Task prompt:
Images aside, return all the entries exactly.

Data:

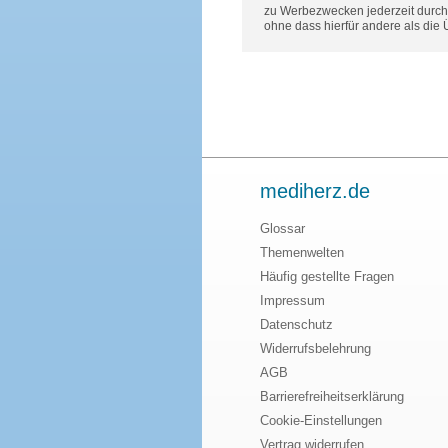
zu Werbezwecken jederzeit durch 
ohne dass hierfür andere als die
mediherz.de
Glossar
Themenwelten
Häufig gestellte Fragen
Impressum
Datenschutz
Widerrufsbelehrung
AGB
Barrierefreiheitserklärung
Cookie-Einstellungen
Vertrag widerrufen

Answer box:
zu Werbezwecken jederzeit durch 
ohne dass hierfür andere als die
mediherz.de
Glossar
Themenwelten
Häufig gestellte Fragen
Impressum
Datenschutz
Widerrufsbelehrung
AGB
Barrierefreiheitserklärung
Cookie-Einstellungen
Vertrag widerrufen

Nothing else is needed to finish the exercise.